+++ The input

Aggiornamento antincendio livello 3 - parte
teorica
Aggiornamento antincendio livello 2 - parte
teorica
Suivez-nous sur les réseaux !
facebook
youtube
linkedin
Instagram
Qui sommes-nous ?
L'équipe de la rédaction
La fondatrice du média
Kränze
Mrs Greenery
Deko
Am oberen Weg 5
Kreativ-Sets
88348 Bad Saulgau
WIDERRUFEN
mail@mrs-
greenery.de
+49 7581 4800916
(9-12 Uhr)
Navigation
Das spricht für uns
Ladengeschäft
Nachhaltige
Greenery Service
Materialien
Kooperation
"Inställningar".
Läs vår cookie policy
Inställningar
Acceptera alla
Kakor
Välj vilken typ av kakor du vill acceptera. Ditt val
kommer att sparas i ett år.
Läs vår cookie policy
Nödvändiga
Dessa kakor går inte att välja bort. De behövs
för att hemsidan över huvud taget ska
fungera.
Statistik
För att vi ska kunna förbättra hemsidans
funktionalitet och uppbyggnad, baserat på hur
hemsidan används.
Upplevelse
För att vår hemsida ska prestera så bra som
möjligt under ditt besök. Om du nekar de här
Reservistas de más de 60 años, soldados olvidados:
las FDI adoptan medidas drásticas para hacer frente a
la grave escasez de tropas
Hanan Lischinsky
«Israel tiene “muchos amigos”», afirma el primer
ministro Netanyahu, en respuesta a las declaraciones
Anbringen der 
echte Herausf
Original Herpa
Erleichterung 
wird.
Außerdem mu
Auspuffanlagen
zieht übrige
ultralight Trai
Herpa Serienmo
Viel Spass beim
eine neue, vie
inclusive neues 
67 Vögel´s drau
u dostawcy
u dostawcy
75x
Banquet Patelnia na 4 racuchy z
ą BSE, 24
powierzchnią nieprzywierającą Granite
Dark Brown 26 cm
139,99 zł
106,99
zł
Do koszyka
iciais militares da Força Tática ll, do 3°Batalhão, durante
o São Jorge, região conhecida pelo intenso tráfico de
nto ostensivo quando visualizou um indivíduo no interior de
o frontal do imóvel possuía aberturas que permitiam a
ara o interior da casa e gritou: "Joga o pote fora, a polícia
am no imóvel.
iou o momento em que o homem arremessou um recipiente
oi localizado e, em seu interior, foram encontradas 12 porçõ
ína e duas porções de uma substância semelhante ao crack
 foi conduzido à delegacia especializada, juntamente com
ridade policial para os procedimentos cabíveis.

++++++

Aim of the task
Transcribe the whole listing with every word preserved.

Answer for this exercise
Aggiornamento antincendio livello 3 - parte
teorica
Aggiornamento antincendio livello 2 - parte
teorica
Suivez-nous sur les réseaux !
facebook
youtube
linkedin
Instagram
Qui sommes-nous ?
L'équipe de la rédaction
La fondatrice du média
Kränze
Mrs Greenery
Deko
Am oberen Weg 5
Kreativ-Sets
88348 Bad Saulgau
WIDERRUFEN
mail@mrs-
greenery.de
+49 7581 4800916
(9-12 Uhr)
Navigation
Das spricht für uns
Ladengeschäft
Nachhaltige
Greenery Service
Materialien
Kooperation
"Inställningar".
Läs vår cookie policy
Inställningar
Acceptera alla
Kakor
Välj vilken typ av kakor du vill acceptera. Ditt val
kommer att sparas i ett år.
Läs vår cookie policy
Nödvändiga
Dessa kakor går inte att välja bort. De behövs
för att hemsidan över huvud taget ska
fungera.
Statistik
För att vi ska kunna förbättra hemsidans
funktionalitet och uppbyggnad, baserat på hur
hemsidan används.
Upplevelse
För att vår hemsida ska prestera så bra som
möjligt under ditt besök. Om du nekar de här
Reservistas de más de 60 años, soldados olvidados:
las FDI adoptan medidas drásticas para hacer frente a
la grave escasez de tropas
Hanan Lischinsky
«Israel tiene “muchos amigos”», afirma el primer
ministro Netanyahu, en respuesta a las declaraciones
Anbringen der 
echte Herausf
Original Herpa
Erleichterung 
wird.
Außerdem mu
Auspuffanlagen
zieht übrige
ultralight Trai
Herpa Serienmo
Viel Spass beim
eine neue, vie
inclusive neues 
67 Vögel´s drau
u dostawcy
u dostawcy
75x
Banquet Patelnia na 4 racuchy z
ą BSE, 24
powierzchnią nieprzywierającą Granite
Dark Brown 26 cm
139,99 zł
106,99
zł
Do koszyka
iciais militares da Força Tática ll, do 3°Batalhão, durante
o São Jorge, região conhecida pelo intenso tráfico de
nto ostensivo quando visualizou um indivíduo no interior de
o frontal do imóvel possuía aberturas que permitiam a
ara o interior da casa e gritou: "Joga o pote fora, a polícia
am no imóvel.
iou o momento em que o homem arremessou um recipiente
oi localizado e, em seu interior, foram encontradas 12 porçõ
ína e duas porções de uma substância semelhante ao crack
 foi conduzido à delegacia especializada, juntamente com
ridade policial para os procedimentos cabíveis.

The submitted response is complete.